In the copy, keep the lines from the first line of the material below through the line containing "brightfield microscopy of" exactly as they are, and include no pictures.

**** SUPPLIED INFORMATION

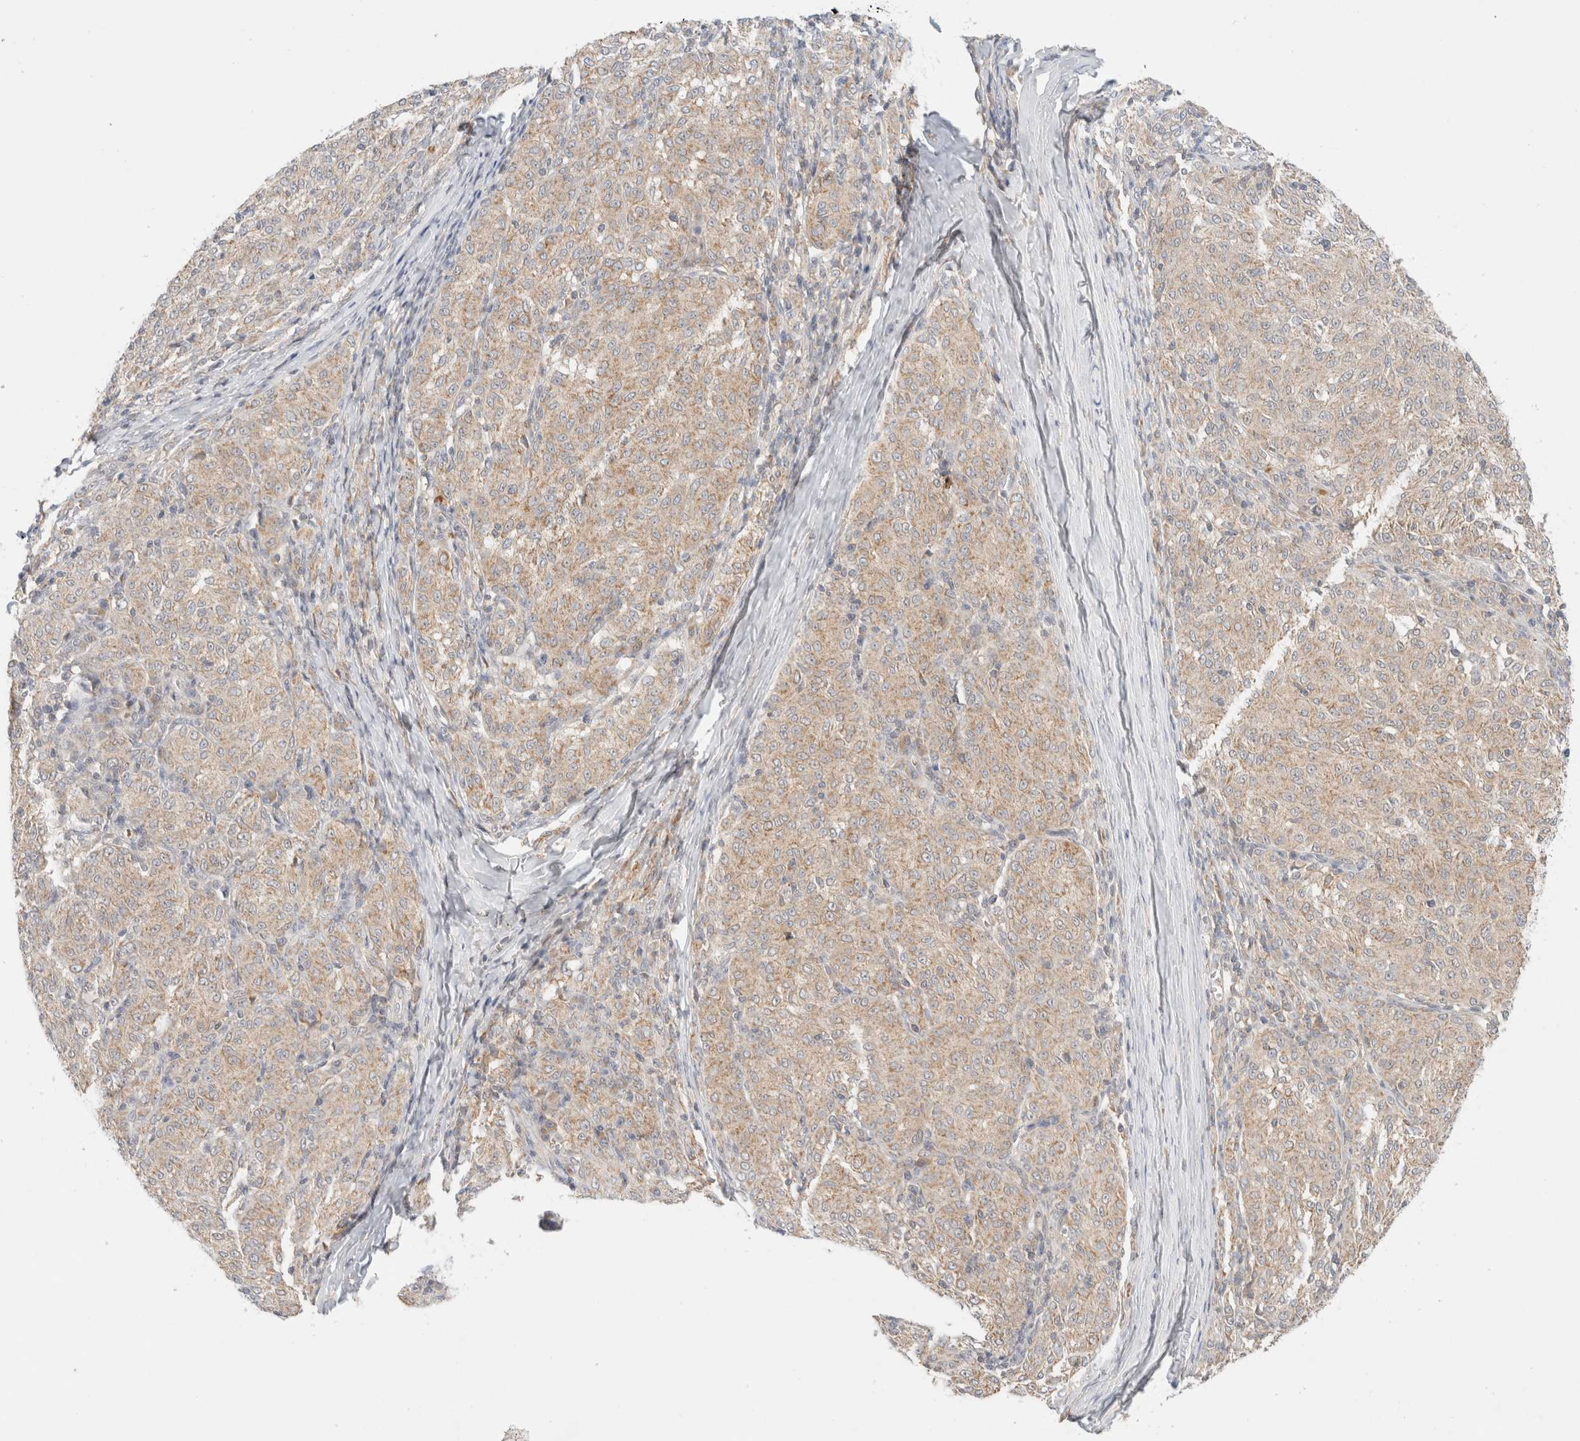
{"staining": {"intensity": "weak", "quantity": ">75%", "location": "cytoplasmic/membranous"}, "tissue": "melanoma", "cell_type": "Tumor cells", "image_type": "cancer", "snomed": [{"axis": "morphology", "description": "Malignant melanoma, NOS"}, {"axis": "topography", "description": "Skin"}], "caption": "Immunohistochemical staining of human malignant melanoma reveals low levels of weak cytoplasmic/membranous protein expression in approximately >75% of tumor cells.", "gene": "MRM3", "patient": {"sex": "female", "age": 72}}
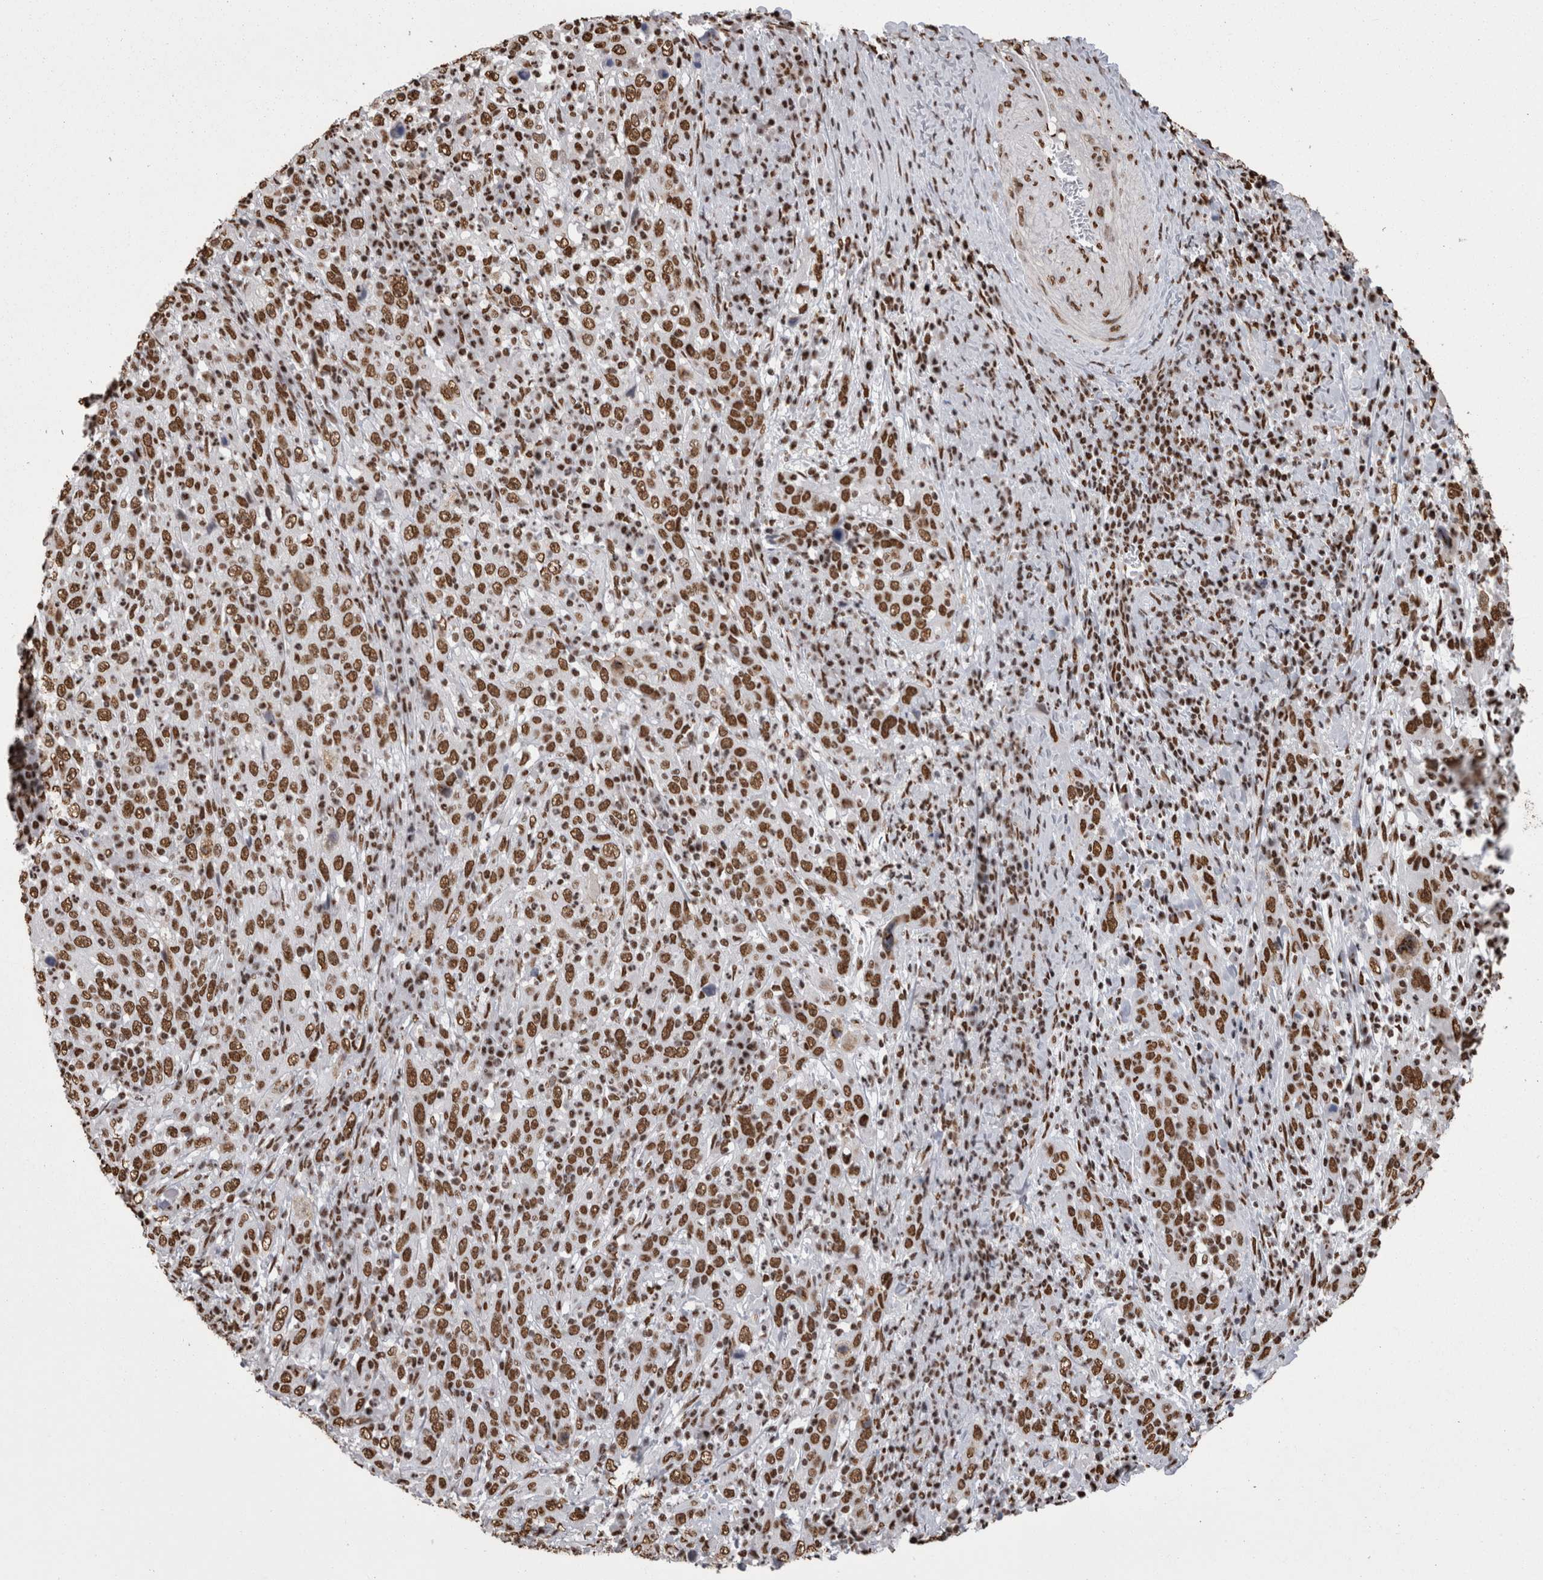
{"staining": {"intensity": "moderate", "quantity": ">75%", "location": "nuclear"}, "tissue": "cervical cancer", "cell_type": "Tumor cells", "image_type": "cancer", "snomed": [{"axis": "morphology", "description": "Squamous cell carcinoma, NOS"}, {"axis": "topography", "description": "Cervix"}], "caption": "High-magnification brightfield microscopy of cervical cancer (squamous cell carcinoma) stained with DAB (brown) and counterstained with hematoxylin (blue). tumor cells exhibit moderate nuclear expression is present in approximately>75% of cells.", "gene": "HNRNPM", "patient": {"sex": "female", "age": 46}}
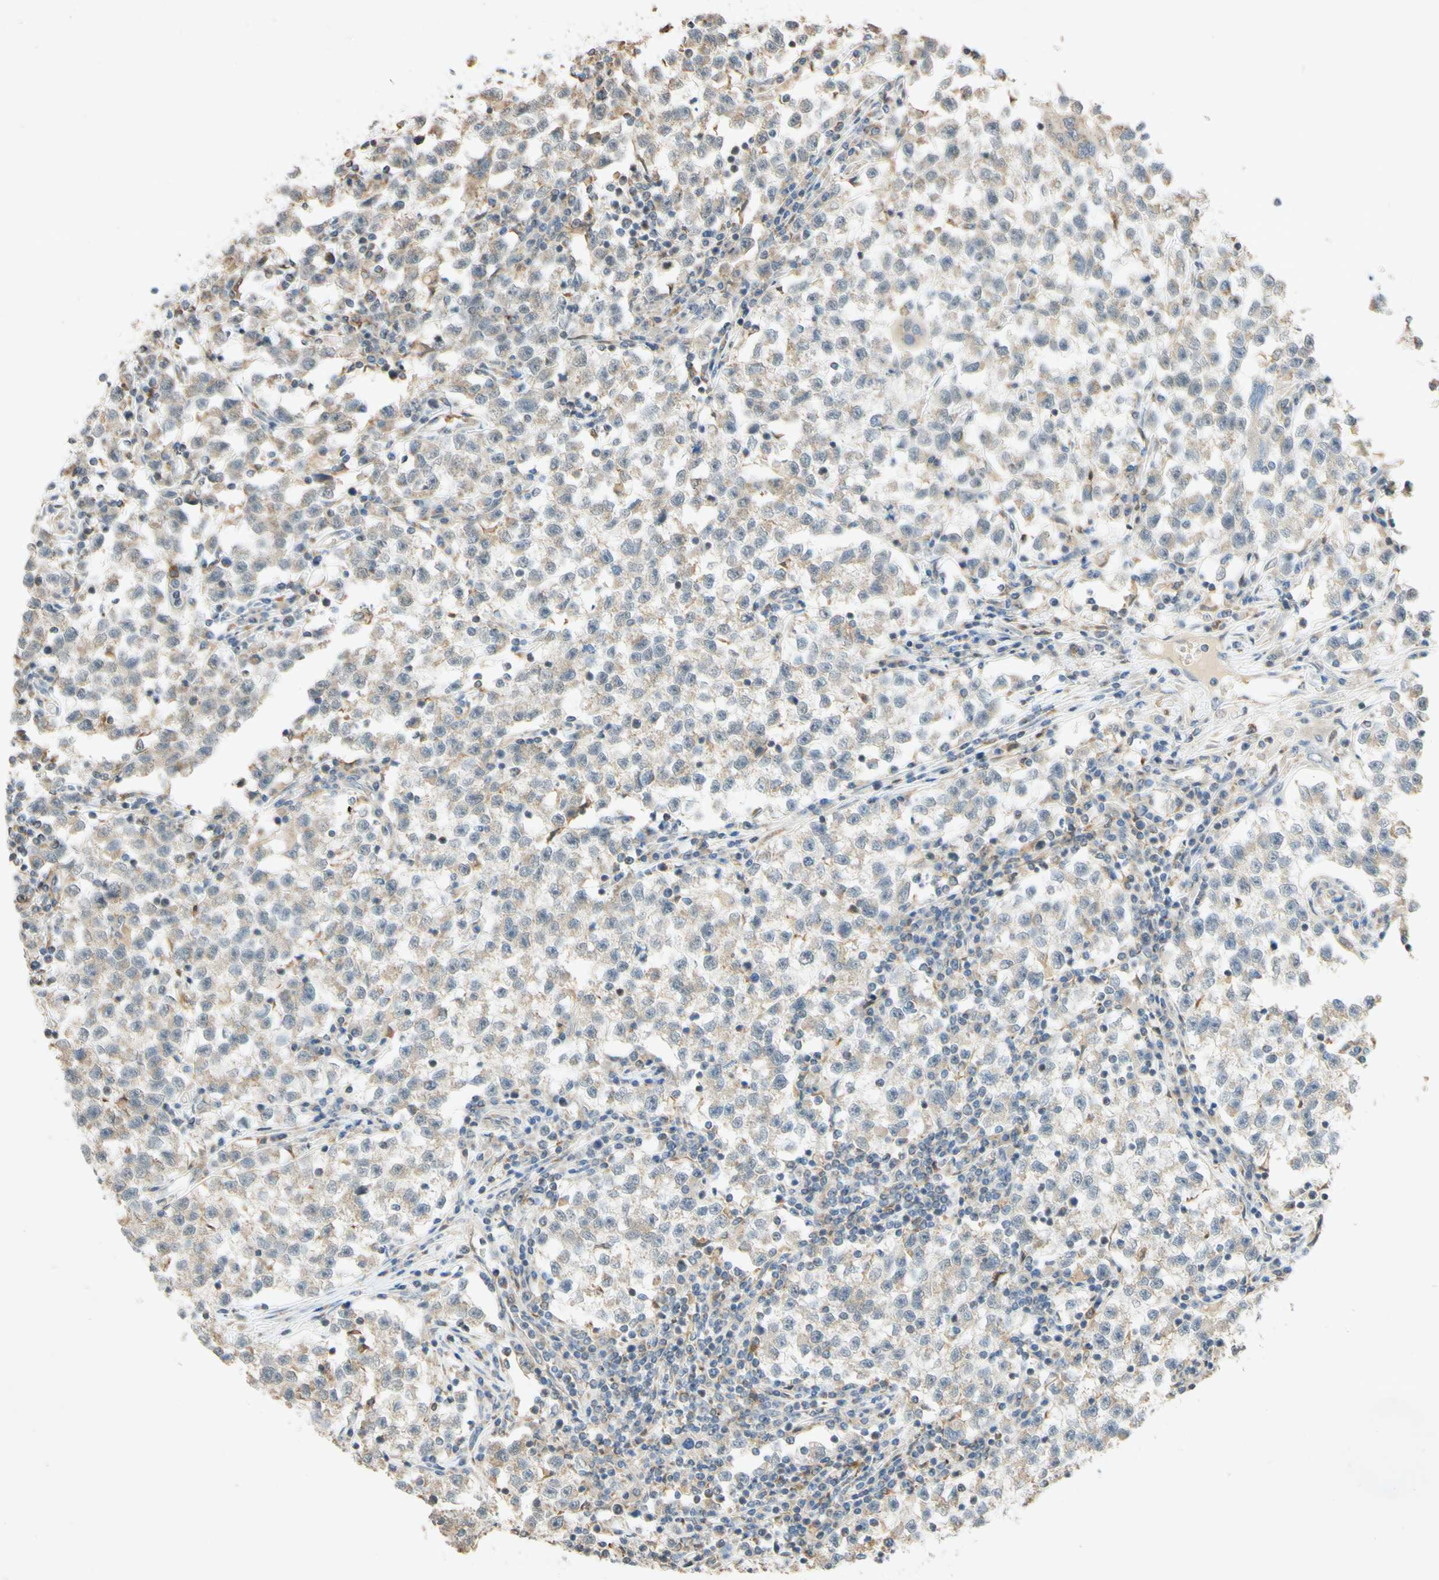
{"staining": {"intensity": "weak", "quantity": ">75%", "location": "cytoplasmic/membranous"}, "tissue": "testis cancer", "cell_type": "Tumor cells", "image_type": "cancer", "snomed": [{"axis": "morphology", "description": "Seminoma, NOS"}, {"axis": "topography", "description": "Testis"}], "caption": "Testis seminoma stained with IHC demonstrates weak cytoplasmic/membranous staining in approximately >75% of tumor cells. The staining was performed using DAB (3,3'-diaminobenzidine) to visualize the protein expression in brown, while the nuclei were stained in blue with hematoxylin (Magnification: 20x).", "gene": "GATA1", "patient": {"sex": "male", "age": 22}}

********

SOLUTION BELOW >>
{"staining": {"intensity": "weak", "quantity": ">75%", "location": "cytoplasmic/membranous"}, "tissue": "melanoma", "cell_type": "Tumor cells", "image_type": "cancer", "snomed": [{"axis": "morphology", "description": "Malignant melanoma, NOS"}, {"axis": "topography", "description": "Skin"}], "caption": "Immunohistochemical staining of human malignant melanoma reveals low levels of weak cytoplasmic/membranous protein expression in approximately >75% of tumor cells.", "gene": "MRM3", "patient": {"sex": "female", "age": 72}}
{"staining": {"intensity": "moderate", "quantity": ">75%", "location": "nuclear"}, "tissue": "cervical cancer", "cell_type": "Tumor cells", "image_type": "cancer", "snomed": [{"axis": "morphology", "description": "Squamous cell carcinoma, NOS"}, {"axis": "topography", "description": "Cervix"}], "caption": "High-magnification brightfield microscopy of cervical cancer (squamous cell carcinoma) stained with DAB (brown) and counterstained with hematoxylin (blue). tumor cells exhibit moderate nuclear expression is present in approximately>75% of cells.", "gene": "HNRNPM", "patient": {"sex": "female", "age": 46}}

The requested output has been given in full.